[Saved entries]
┏━━

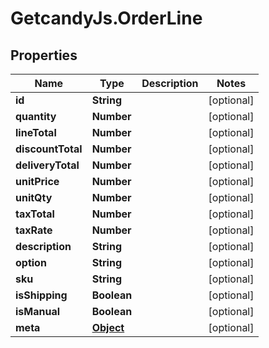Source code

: # GetcandyJs.OrderLine

## Properties

Name | Type | Description | Notes
------------ | ------------- | ------------- | -------------
**id** | **String** |  | [optional] 
**quantity** | **Number** |  | [optional] 
**lineTotal** | **Number** |  | [optional] 
**discountTotal** | **Number** |  | [optional] 
**deliveryTotal** | **Number** |  | [optional] 
**unitPrice** | **Number** |  | [optional] 
**unitQty** | **Number** |  | [optional] 
**taxTotal** | **Number** |  | [optional] 
**taxRate** | **Number** |  | [optional] 
**description** | **String** |  | [optional] 
**option** | **String** |  | [optional] 
**sku** | **String** |  | [optional] 
**isShipping** | **Boolean** |  | [optional] 
**isManual** | **Boolean** |  | [optional] 
**meta** | [**Object**](.md) |  | [optional]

┗━━

> What needs to be done:
Reproduce the source text of the listing above, substituting "required" for every occurrence of "optional" and leaving everything else unchanged. Omit the pictures from your answer.

> Task result:
Source code

: # GetcandyJs.OrderLine

## Properties

Name | Type | Description | Notes
------------ | ------------- | ------------- | -------------
**id** | **String** |  | [required] 
**quantity** | **Number** |  | [required] 
**lineTotal** | **Number** |  | [required] 
**discountTotal** | **Number** |  | [required] 
**deliveryTotal** | **Number** |  | [required] 
**unitPrice** | **Number** |  | [required] 
**unitQty** | **Number** |  | [required] 
**taxTotal** | **Number** |  | [required] 
**taxRate** | **Number** |  | [required] 
**description** | **String** |  | [required] 
**option** | **String** |  | [required] 
**sku** | **String** |  | [required] 
**isShipping** | **Boolean** |  | [required] 
**isManual** | **Boolean** |  | [required] 
**meta** | [**Object**](.md) |  | [required]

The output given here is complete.